As the afternoon wore on, many started to consider their options; soon, anyone with a working cell phone, or the appearance of authority, or even simply already in a conversation — perhaps they were giving advice — was subject to a barrage of questions on the subject. "What should we do?" a man from Damascus asked, unbidden. "Do you have any news from Croatia?"

Others seemed intent to bed down for the long haul. "I will not go back the other way," said Issa Issa, a Syrian Kurd from Hakkaseh, an isolated region in the country's northeast, who sat on a blue yoga mat in front of the border crossing's defunct duty free shop. "Why will I not go back? Because Europe is closing its borders — Hungary is doing it, Germany is doing it, France is doing it. And if it won't open here, it won't open anywhere. The only choice is to stay here, and to force them to open this door."

Issa, who is 24, with a closely shaved head and the build of a football player, had spent much of his time during the war living in Lebanon, where he was initially a student. Then, Lebanese restrictions on refugees caught up with him — "No work, no studies, nothing" — and he knew he had to leave. Still, he said, the future was oblique.

"Everything I had is finished," he said. "I'm young, so I should have a future, but what is my future? My future is this gate — let it open."

As he was speaking, a crowd of people who an hour earlier had surged toward the gate, spurred on by a rumor that it was opening, charged back in the other direction.
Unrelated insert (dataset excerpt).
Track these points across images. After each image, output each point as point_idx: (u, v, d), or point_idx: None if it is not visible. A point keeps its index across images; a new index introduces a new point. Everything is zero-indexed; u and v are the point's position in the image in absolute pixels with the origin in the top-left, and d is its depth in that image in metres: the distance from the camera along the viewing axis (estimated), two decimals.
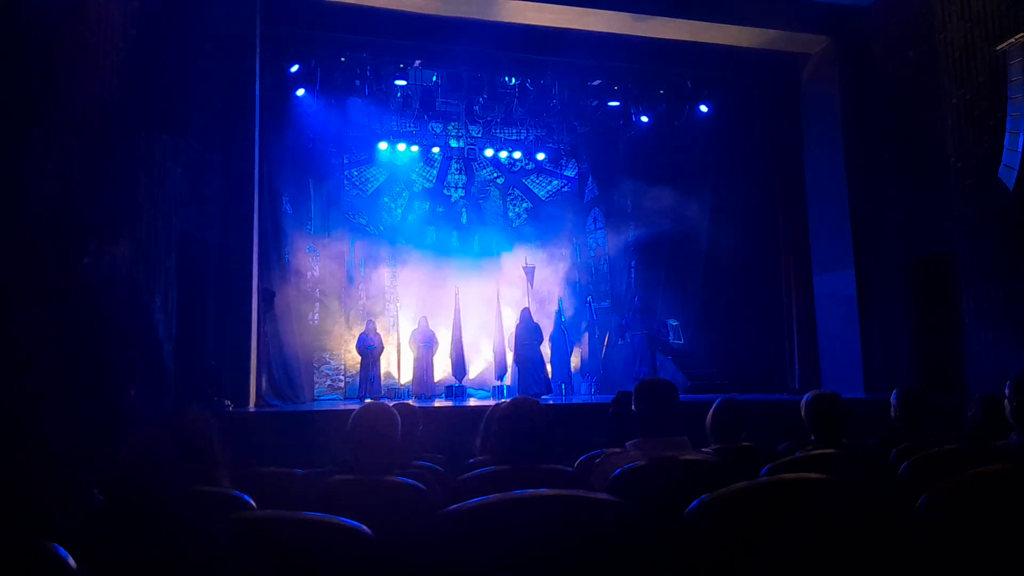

At the front, families had mixed in with young, agitated travelers, who jeered at the Hungarian police and chanted, "Open, open, open!" The Hungarian authorities, who would later claim to have been "under a brutal attack," responded by firing tear gas into the pressing crowd, followed by blasts from a water cannon.

Mohammed Osman had been up there, too, and soon he raced past, carrying his infant daughter in his arms. "What are they doing?" he screamed, not slowing down. "There are families up there, children!"

A few minutes later, Osman was sitting under a tent a few dozen feet back. Earlier in the afternoon, as he spoke about his family in Aleppo, Osman had buried his face in his nephew's shoulder, and wept.

"I'm sorry," he said, as he caught his breath. "I am remembering my father." Now, his eyes were once again bleary and red, and he cradled his daughter gently in his lap. What will you do now, he was asked. "I don't know," he said quietly. "I really don't know."